EDFFDNet: Towards Accurate and Efficient Unsupervised Multi-Grid Image Registration
This addresses image registration challenges in real-world scenes with depth variations, offering significant computational improvements and accuracy gains, though it appears incremental by building on existing deep learning approaches.
The paper tackles the problem of accurate and efficient unsupervised multi-grid image registration for scenes with depth disparities, proposing EDFFDNet which reduces parameters, memory, and runtime by 70.5%, 32.6%, and 33.7% respectively while achieving a 0.5 dB PSNR gain over state-of-the-art methods.

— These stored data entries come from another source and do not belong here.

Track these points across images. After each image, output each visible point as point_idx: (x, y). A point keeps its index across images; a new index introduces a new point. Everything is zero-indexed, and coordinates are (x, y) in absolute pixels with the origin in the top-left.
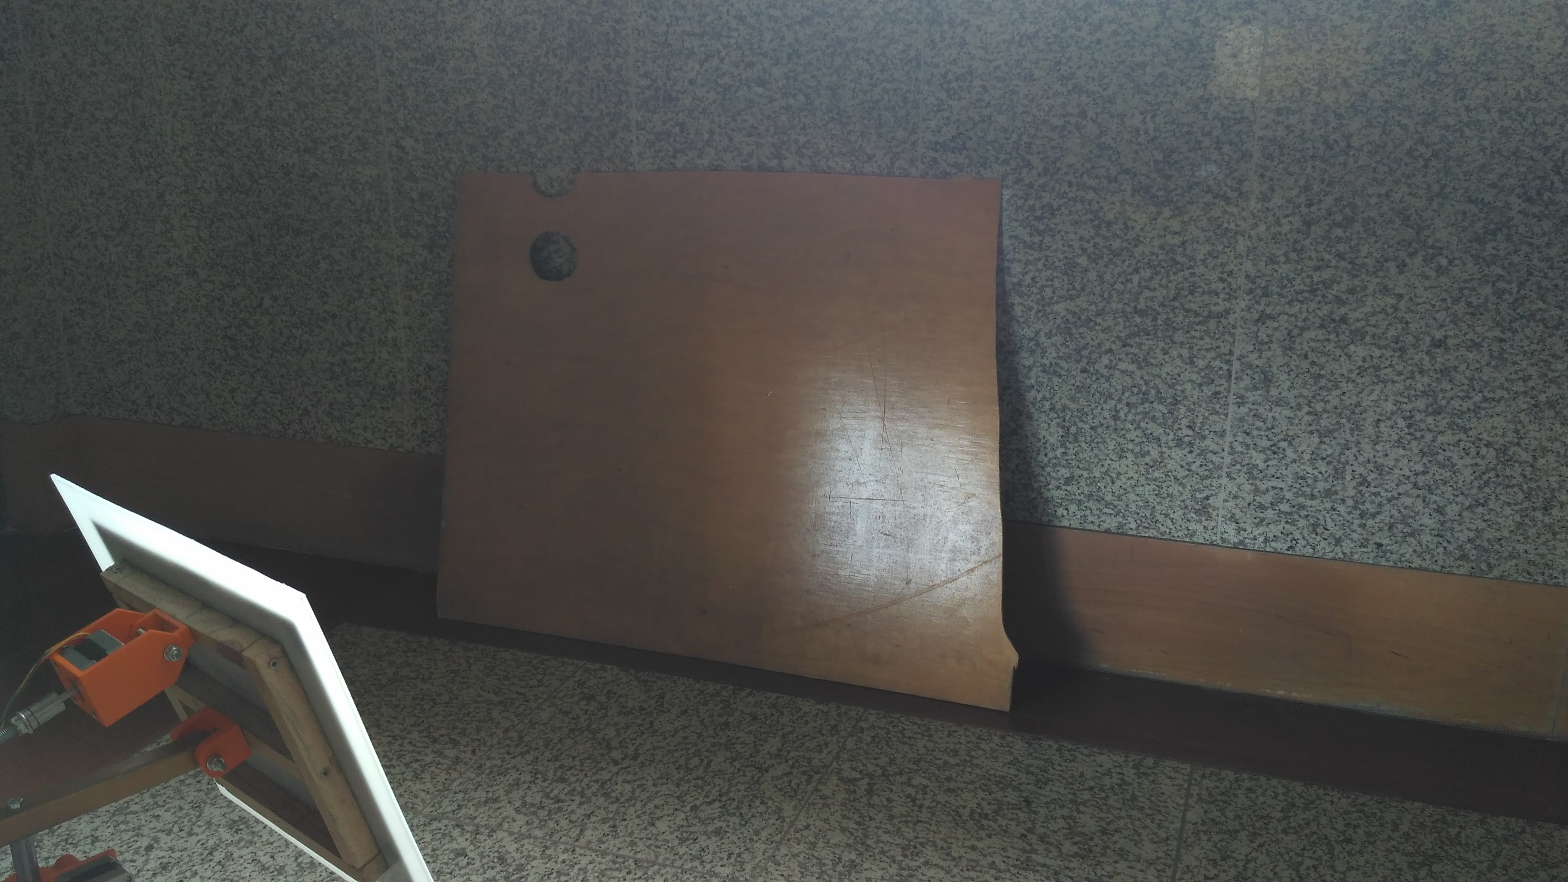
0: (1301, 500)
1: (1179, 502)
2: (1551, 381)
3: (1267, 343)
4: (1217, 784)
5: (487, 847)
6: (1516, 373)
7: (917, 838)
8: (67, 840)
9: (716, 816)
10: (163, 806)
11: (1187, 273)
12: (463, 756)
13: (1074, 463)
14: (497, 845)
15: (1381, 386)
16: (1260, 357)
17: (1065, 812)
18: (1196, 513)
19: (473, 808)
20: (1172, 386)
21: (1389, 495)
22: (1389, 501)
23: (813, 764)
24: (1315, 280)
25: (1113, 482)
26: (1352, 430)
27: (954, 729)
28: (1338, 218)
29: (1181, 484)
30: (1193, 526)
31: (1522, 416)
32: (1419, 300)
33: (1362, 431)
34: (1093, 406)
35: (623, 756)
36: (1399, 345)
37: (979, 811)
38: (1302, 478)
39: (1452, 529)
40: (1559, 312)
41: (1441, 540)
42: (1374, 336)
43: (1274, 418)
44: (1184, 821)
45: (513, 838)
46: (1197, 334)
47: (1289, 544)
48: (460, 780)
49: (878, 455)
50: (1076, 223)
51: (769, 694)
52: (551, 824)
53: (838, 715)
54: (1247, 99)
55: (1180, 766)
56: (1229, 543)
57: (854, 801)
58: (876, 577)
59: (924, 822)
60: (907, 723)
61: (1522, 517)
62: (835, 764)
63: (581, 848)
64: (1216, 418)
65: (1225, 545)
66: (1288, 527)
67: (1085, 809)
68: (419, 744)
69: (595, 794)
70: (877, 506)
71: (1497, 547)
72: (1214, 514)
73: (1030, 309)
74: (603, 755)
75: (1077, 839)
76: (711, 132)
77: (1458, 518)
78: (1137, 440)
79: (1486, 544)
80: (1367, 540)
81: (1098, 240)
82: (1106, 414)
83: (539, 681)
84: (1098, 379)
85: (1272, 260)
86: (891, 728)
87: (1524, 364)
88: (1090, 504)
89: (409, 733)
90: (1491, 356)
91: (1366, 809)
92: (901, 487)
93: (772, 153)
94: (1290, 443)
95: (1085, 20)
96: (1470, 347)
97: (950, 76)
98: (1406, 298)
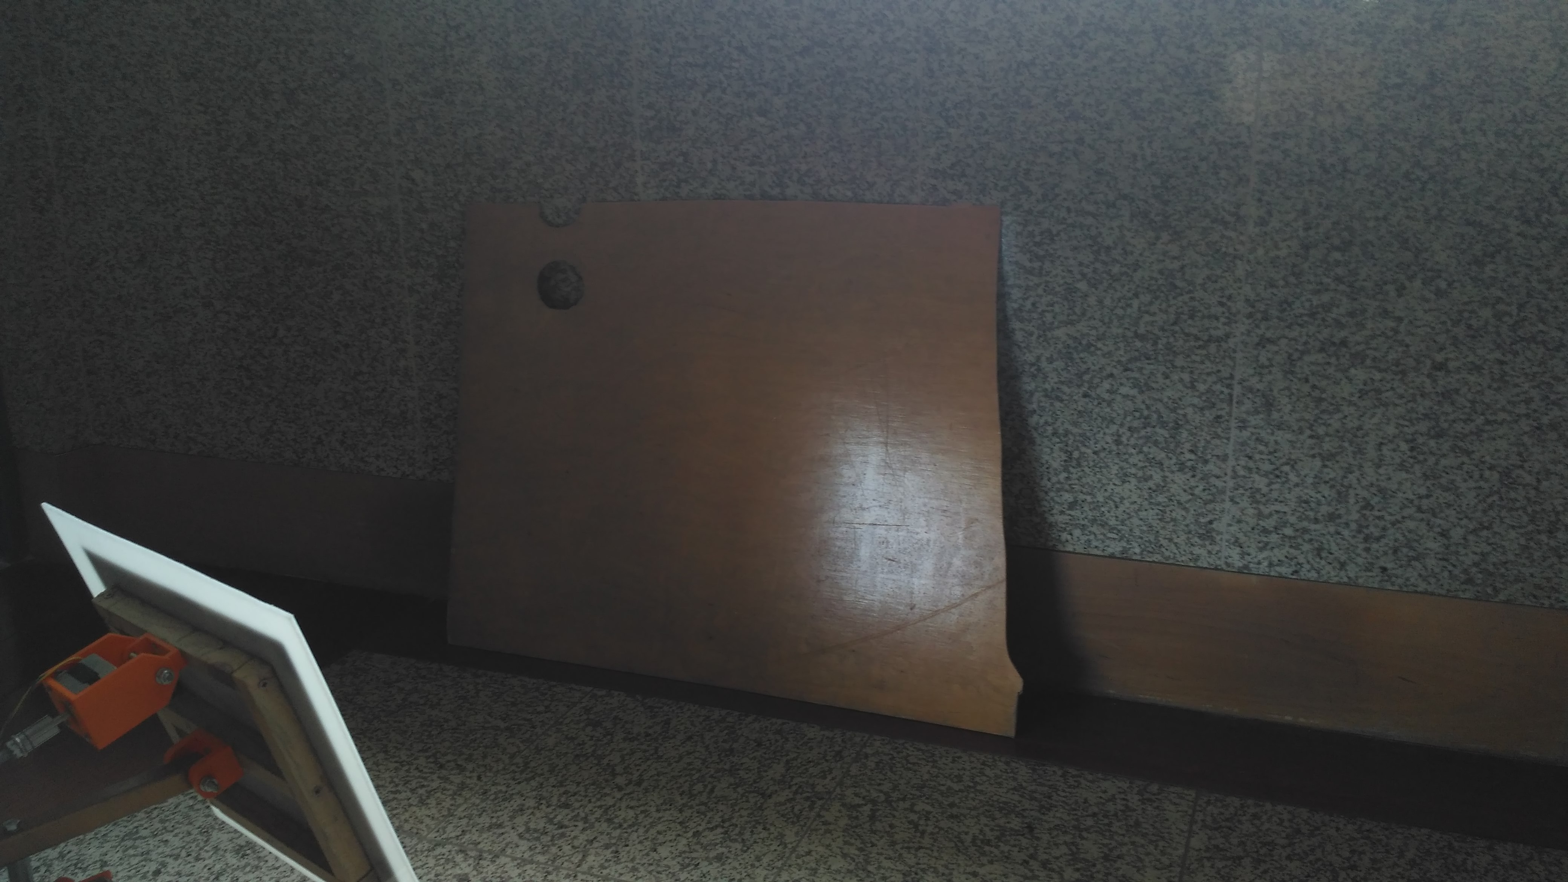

Previous deep image registration methods that employ single homography, multi-grid homography, or thin-plate spline often struggle with real scenes containing depth disparities due to their inherent limitations. To address this, we propose an Exponential-Decay Free-Form Deformation Network (EDFFDNet), which employs free-form deformation with an exponential-decay basis function. This design achieves higher efficiency and performs well in scenes with depth disparities, benefiting from its inherent locality. We also introduce an Adaptive Sparse Motion Aggregator (ASMA), which replaces the MLP motion aggregator used in previous methods. By transforming dense interactions into sparse ones, ASMA reduces parameters and improves accuracy. Additionally, we propose a progressive correlation refinement strategy that leverages global-local correlation patterns for coarse-to-fine motion estimation, further enhancing efficiency and accuracy. Experiments demonstrate that EDFFDNet reduces parameters, memory, and total runtime by 70.5%, 32.6%, and 33.7%, respectively, while achieving a 0.5 dB PSNR gain over the state-of-the-art method. With an additional local refinement stage,EDFFDNet-2 further improves PSNR by 1.06 dB while maintaining lower computational costs. Our method also demonstrates strong generalization ability across datasets, outperforming previous deep learning methods.